= DATASET =
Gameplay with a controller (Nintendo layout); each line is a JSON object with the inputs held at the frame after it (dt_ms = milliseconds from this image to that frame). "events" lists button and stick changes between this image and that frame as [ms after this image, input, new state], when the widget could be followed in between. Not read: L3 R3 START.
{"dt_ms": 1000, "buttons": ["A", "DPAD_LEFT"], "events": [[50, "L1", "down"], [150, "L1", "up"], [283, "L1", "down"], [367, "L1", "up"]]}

--

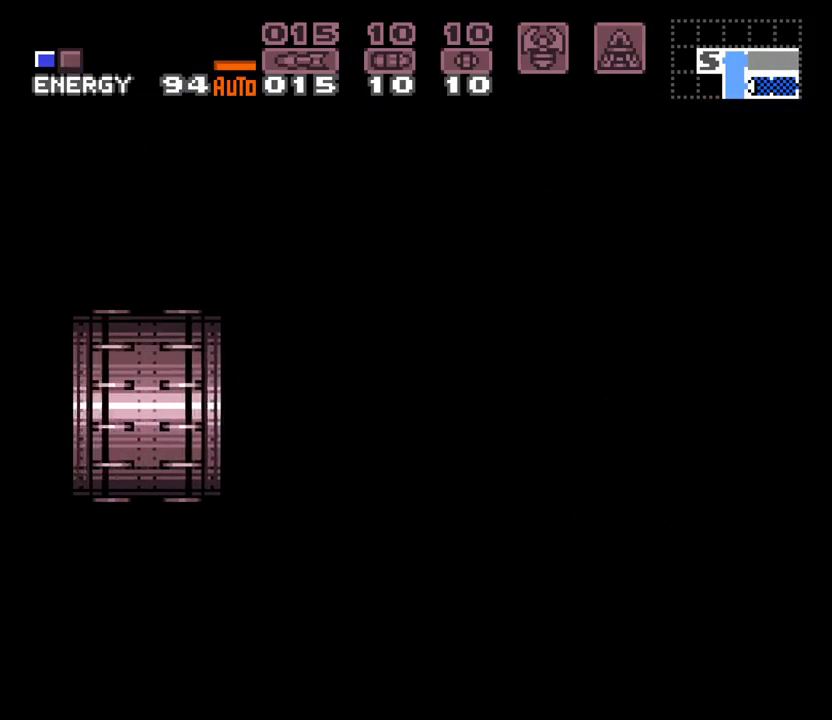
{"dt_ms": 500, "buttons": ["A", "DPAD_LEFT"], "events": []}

= WORK INSTRUCTIONS =
Would you show each line of the material above that contains the string "buttons"?

= ANSWER BOX =
{"dt_ms": 1000, "buttons": ["A", "DPAD_LEFT"], "events": [[50, "L1", "down"], [150, "L1", "up"], [283, "L1", "down"], [367, "L1", "up"]]}
{"dt_ms": 500, "buttons": ["A", "DPAD_LEFT"], "events": []}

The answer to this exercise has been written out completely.